As I thought of Rickman’s family, friends, and colleagues—and the illness that had taken his life—I was saddened, too. I remembered the day when my high school French class, having read Les Liaisons Dangereuses, ventured to Broadway to see the stage adaptation, and I encountered Rickman’s extraordinary acting gifts for the first time. Although I’ve (somehow) never entered the Hogwarts universe, I could have joined in the collective mourning with a tweet or Facebook wall post similar to dozens that I saw. But something made me resist any attempt to condense my reaction to a virtual sound bite.

In truth, I was troubled by news about Rickman years before: He co-edited, directed, and strenuously promoted a play, My Name is Rachel Corrie, which is based on writings by the young American activist who died in Gaza in 2003 when, as The Guardian phrased it, “she put herself between an Israeli army bulldozer and a Palestinian home it was about to demolish.” Edward Rothstein’s analysis of the play in the New York Times is perhaps the most nuanced and even-handed discussion of the work that I’ve seen; Adam Chandler’s post on Tablet provides additional, essential context about the circumstances surrounding Corrie’s death and the subsequent aura of martyrdom that surrounded her—an image that My Name is Rachel Corrie advanced and perpetuated.

Rothstein wrote:

What could be less controversial than this heroine, with her Utopian yearning to end human suffering and her empathy for Palestinians living in a hellish war zone, their homes and lives at stake? Her death becomes a tragic consequence of her compassion and, apparently, in performance, has the power to spur tears.



But there is something disingenuous here. In an apparent effort to camouflage Corrie’s radicalism and broaden the play’s appeal, its creators elided phrases that suggested her more contentious view of things — cutting, for example, her reference to the “chronic, insidious genocide” she says she is witnessing, or her justification of the “somewhat violent means” used by Palestinians.



As a dramatization of a young woman’s political education, the play also never has to hold itself accountable for what seems naïve. “I’m really new to talking about Israel-Palestine,” Corrie says soon after arriving in Israel, “so I don’t always know the political implications of my words.”

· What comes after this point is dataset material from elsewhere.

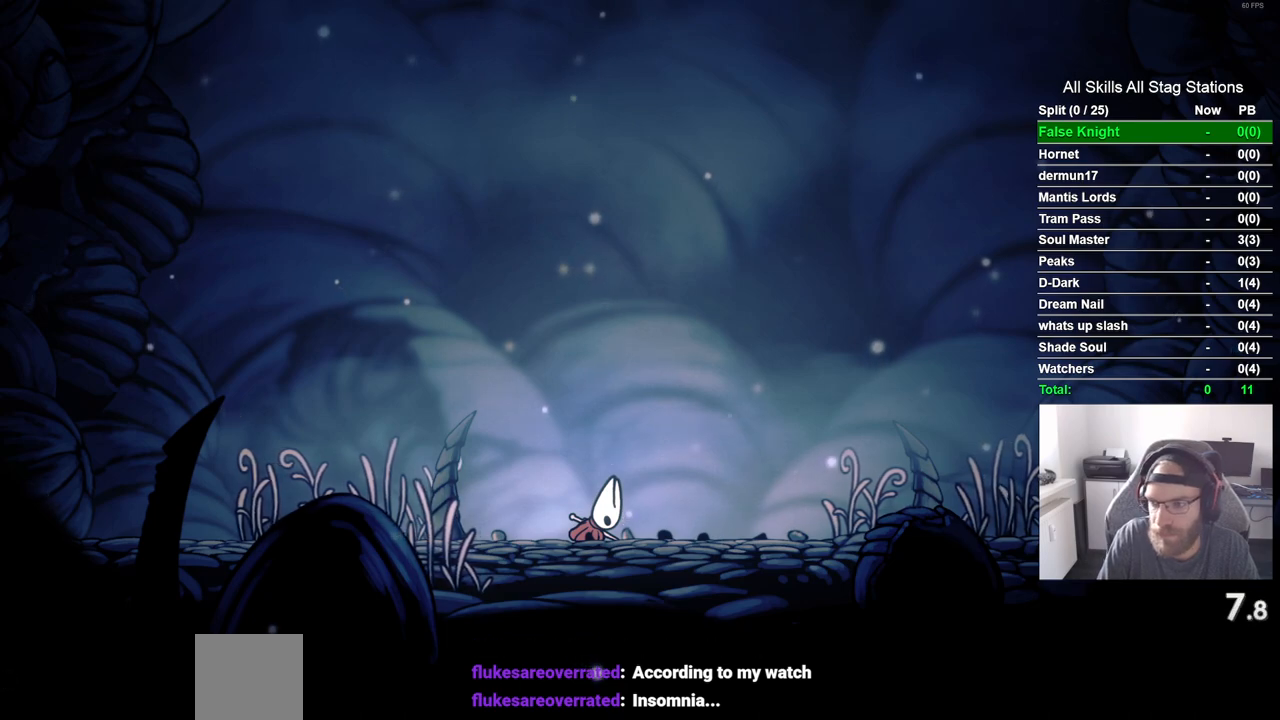
{"buttons": ["DPAD_RIGHT"], "left_stick": "center", "right_stick": "center", "events": [[83, "CROSS", "up"], [183, "CROSS", "down"], [317, "CROSS", "up"]]}
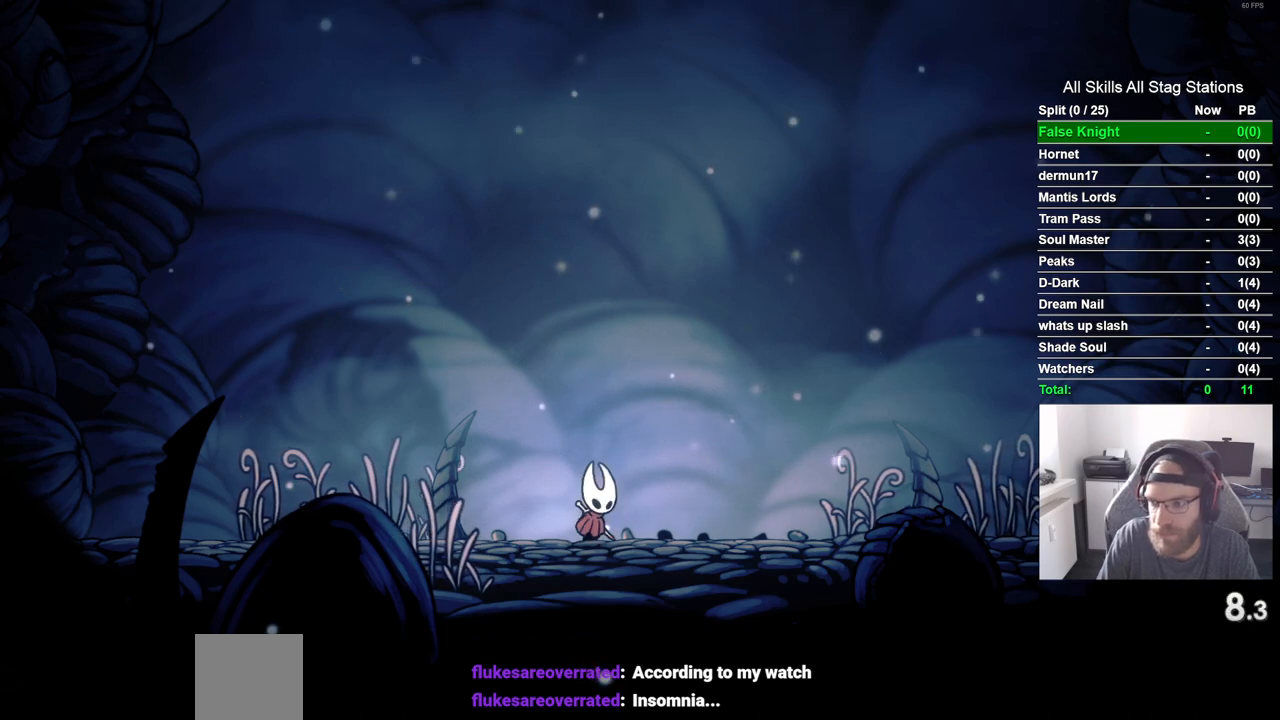
{"buttons": ["DPAD_RIGHT"], "left_stick": "center", "right_stick": "center", "events": [[100, "CROSS", "down"], [217, "CROSS", "up"], [367, "CROSS", "down"], [450, "CROSS", "up"]]}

Whether cultivating the myth of Rachel Corrie as a tiny, saintly David murdered by the brutal Israeli Goliath was Rickman’s intent, I cannot know. I do know that in 2006, after the Israeli disengagement from Gaza—and Hamas’s electoral victory there—he declared that “her voice is like a clarion in the fog and should be heard.” The snippets cited by Rothstein above, however, cast some doubt on that claim. And I do know that you needn’t delve too deeply into Google to find anti-Israel activists celebrating the work in ugly ways.

Of course, as a Jew, I can find plenty of historical examples of artists I admire greatly whose anti-Semitic writings or utterances I might find similarly discomfiting. But there is something different about those whose lifetimes have overlapped with mine. That makes my discomfort more acute. To be sure, Rickman isn’t the only artist—or even the most problematic one—to have evoked this web of feelings; he’s merely the most recent.

Part of me wishes that I’d sensed no ambivalence on Thursday; that I’d simply scribbled out and posted a quick #RIP. But I also know from offline experience that grief can be complicated—tinged with anger, regret, all kinds of things that we don’t easily admit or talk about. Perhaps social media will one day accommodate those complexities and contradictions, and everyone behind the avatars will understand (or at least respect) them. I don’t think we’re quite there yet.